**Task brief**:
For the data below, restate word for word only the lines from the line containing "<a id='PG-1'></a>" through the line containing "Interactive setup |", both ends included.
------ Information provided
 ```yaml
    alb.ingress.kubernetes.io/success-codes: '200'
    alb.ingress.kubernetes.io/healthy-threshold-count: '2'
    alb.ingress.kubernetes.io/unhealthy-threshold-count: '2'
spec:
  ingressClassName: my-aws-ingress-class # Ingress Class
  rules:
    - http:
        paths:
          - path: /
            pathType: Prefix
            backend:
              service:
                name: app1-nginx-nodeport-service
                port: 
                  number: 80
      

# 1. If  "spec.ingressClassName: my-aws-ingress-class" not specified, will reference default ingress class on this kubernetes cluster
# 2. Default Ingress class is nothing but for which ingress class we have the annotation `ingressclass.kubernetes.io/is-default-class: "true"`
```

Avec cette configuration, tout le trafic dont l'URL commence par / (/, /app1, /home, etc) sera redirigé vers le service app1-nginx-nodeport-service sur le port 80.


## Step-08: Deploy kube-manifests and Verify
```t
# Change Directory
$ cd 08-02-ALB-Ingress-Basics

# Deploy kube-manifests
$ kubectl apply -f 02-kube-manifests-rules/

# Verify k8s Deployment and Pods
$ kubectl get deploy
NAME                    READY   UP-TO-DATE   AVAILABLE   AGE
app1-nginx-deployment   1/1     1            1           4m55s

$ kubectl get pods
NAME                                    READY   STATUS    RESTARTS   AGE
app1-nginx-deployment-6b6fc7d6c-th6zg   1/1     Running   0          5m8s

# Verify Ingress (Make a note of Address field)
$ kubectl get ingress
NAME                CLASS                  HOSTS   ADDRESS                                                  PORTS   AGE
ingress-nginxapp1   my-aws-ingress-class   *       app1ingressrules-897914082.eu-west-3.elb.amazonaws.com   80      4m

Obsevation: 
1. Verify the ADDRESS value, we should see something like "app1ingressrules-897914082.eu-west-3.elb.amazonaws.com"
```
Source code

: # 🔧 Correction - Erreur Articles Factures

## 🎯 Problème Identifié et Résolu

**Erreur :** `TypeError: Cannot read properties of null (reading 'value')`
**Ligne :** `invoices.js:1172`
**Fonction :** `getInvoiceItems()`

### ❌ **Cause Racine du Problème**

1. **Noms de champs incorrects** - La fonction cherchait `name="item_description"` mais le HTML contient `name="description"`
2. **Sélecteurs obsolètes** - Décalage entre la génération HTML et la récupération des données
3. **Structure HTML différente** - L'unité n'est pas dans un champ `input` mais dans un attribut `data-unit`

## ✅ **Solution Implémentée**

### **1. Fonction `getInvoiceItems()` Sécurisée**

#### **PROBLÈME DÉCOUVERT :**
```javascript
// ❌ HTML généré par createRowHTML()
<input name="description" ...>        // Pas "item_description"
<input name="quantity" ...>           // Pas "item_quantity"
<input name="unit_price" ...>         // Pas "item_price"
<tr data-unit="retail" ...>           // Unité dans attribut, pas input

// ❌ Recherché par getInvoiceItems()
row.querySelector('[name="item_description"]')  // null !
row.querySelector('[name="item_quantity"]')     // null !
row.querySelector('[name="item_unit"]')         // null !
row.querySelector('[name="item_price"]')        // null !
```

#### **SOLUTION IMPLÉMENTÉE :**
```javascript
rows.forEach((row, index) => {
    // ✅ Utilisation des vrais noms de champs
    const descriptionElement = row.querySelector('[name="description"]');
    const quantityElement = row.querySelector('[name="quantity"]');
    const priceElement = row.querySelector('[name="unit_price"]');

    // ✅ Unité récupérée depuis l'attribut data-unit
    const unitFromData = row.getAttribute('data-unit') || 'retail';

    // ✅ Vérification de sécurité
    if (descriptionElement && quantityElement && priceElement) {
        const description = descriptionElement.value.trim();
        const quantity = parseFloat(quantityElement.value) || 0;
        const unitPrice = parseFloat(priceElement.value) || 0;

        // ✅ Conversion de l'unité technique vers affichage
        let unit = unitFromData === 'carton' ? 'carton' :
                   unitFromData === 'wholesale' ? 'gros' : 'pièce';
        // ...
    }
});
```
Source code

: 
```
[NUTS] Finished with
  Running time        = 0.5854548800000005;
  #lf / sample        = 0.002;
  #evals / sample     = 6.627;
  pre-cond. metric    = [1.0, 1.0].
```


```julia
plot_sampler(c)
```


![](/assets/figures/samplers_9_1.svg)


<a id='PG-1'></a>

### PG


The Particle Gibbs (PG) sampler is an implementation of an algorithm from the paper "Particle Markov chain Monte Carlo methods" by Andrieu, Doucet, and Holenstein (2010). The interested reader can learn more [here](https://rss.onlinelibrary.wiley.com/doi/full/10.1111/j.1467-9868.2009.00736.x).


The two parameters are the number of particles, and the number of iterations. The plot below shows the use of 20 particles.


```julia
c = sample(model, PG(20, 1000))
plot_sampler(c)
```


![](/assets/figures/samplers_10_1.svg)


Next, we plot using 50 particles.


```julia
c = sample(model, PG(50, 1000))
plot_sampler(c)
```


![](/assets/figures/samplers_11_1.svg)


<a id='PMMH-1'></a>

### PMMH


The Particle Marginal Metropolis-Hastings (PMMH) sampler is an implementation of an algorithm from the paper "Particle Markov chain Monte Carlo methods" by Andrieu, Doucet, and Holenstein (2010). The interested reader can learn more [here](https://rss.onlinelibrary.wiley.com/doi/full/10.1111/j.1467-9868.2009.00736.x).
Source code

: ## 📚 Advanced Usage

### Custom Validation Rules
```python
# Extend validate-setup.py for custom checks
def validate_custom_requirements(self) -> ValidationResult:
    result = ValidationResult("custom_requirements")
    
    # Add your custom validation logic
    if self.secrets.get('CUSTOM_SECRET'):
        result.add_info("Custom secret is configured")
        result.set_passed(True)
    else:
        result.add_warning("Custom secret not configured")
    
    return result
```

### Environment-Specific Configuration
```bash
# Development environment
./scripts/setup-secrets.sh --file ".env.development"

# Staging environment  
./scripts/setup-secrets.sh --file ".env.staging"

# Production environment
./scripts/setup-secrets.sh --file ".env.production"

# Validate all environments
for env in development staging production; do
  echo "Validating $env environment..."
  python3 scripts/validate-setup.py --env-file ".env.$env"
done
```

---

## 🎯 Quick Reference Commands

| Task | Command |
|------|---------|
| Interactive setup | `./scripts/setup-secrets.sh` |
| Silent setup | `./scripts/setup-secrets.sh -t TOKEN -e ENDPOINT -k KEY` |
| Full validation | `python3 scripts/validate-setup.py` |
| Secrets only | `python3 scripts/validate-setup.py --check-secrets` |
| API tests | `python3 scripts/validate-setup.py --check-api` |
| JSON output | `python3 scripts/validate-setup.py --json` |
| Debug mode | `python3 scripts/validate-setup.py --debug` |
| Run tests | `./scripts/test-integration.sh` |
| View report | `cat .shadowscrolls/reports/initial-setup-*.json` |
------------
**Reply**:
<a id='PG-1'></a>

### PG


The Particle Gibbs (PG) sampler is an implementation of an algorithm from the paper "Particle Markov chain Monte Carlo methods" by Andrieu, Doucet, and Holenstein (2010). The interested reader can learn more [here](https://rss.onlinelibrary.wiley.com/doi/full/10.1111/j.1467-9868.2009.00736.x).


The two parameters are the number of particles, and the number of iterations. The plot below shows the use of 20 particles.


```julia
c = sample(model, PG(20, 1000))
plot_sampler(c)
```


![](/assets/figures/samplers_10_1.svg)


Next, we plot using 50 particles.


```julia
c = sample(model, PG(50, 1000))
plot_sampler(c)
```


![](/assets/figures/samplers_11_1.svg)


<a id='PMMH-1'></a>

### PMMH


The Particle Marginal Metropolis-Hastings (PMMH) sampler is an implementation of an algorithm from the paper "Particle Markov chain Monte Carlo methods" by Andrieu, Doucet, and Holenstein (2010). The interested reader can learn more [here](https://rss.onlinelibrary.wiley.com/doi/full/10.1111/j.1467-9868.2009.00736.x).
Source code

: ## 📚 Advanced Usage

### Custom Validation Rules
```python
# Extend validate-setup.py for custom checks
def validate_custom_requirements(self) -> ValidationResult:
    result = ValidationResult("custom_requirements")
    
    # Add your custom validation logic
    if self.secrets.get('CUSTOM_SECRET'):
        result.add_info("Custom secret is configured")
        result.set_passed(True)
    else:
        result.add_warning("Custom secret not configured")
    
    return result
```

### Environment-Specific Configuration
```bash
# Development environment
./scripts/setup-secrets.sh --file ".env.development"

# Staging environment  
./scripts/setup-secrets.sh --file ".env.staging"

# Production environment
./scripts/setup-secrets.sh --file ".env.production"

# Validate all environments
for env in development staging production; do
  echo "Validating $env environment..."
  python3 scripts/validate-setup.py --env-file ".env.$env"
done
```

---

## 🎯 Quick Reference Commands

| Task | Command |
|------|---------|
| Interactive setup | `./scripts/setup-secrets.sh` |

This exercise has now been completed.